For this Biomilq plans to use mass spectrometry, a technique that measures the mass of different molecules within a sample, to study how the proteins, oligosaccharides and fats contained in their product behave with respect to the constituents of the breast milk. from one breast.
But the most important challenge is another: how to standardize a substance that is unique to each mother.
The composition of breast milk changes as the baby grows. In the first few days after giving birth, mothers produce colostrum, a thick, yellow, concentrated milk rich in compounds like IgA antibody and lactoferrin, an abundant protein that boosts the baby's immunity. Soon, colostrum is replaced by "transition milk", thinner but with more fat and lactose. After about two weeks, breast milk is considered "mature". But even then, the composition can change over the course of a single feed. Hindmilk, or the last milk left in a breast, has a higher fat content than previously produced milk, which is why women are often advised to empty one breast before moving on to the other.

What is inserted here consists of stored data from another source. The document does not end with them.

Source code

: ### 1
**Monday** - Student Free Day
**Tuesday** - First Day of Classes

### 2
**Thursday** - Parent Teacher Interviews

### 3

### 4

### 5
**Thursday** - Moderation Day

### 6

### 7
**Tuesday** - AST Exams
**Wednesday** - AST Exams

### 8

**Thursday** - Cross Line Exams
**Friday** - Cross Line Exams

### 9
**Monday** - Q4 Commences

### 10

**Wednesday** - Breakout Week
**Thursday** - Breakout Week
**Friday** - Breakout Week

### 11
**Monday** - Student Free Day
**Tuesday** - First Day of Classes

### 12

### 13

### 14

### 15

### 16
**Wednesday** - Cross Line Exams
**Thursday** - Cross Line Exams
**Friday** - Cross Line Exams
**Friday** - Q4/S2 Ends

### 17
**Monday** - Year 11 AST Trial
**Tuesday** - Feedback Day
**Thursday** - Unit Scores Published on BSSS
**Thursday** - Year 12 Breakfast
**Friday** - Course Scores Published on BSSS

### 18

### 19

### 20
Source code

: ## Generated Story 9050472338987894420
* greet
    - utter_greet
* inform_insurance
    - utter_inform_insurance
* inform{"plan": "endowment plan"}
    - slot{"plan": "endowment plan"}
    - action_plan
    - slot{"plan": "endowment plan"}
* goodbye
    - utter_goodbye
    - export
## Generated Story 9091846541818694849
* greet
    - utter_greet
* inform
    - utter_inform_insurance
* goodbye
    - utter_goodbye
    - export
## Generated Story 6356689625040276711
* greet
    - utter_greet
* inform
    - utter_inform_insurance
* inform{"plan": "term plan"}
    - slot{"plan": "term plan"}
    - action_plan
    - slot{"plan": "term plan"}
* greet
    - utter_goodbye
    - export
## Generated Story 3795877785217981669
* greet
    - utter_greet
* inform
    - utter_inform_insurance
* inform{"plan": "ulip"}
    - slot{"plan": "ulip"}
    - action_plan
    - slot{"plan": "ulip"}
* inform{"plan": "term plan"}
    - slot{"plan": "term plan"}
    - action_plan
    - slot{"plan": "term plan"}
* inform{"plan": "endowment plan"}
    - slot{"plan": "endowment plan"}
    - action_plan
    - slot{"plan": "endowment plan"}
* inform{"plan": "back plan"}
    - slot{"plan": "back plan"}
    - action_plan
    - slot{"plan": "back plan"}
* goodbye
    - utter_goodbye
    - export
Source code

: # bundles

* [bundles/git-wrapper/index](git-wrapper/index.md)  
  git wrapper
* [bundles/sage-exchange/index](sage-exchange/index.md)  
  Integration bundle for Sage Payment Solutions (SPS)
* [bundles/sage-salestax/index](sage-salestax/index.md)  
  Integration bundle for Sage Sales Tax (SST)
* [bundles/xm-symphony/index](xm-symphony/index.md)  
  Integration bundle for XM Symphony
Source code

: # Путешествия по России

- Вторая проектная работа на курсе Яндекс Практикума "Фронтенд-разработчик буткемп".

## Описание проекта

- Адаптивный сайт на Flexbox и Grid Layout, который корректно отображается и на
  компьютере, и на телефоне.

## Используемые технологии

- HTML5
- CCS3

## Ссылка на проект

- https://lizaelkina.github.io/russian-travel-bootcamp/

Although they admit to Biomilq that they are unable to replicate this complexity, nor do they claim all the antibodies and microbes in breast milk, they say their product will be more personalized than those of their competitors. They plan to work with pregnant women, taking samples of the their breast epithelial cells and culturing them to create personalized milk for use when their babies arrive. Later, they hope to create a cheaper generic option using donor cells. Both, Egger insists, will be better than powdered milk.
Breast milk in the laboratory: where are we now?
Strickland and Egger have already produced a liquid containing both lactose and casein, the main proteins and sugary compounds found in breast milk. They are now testing it to see if they can detect other components, such as oligosaccharides and lipids. They are currently trying to figure out which combination brings them closest to the composition of natural breast milk. They estimate it will take about two years to find a good enough match.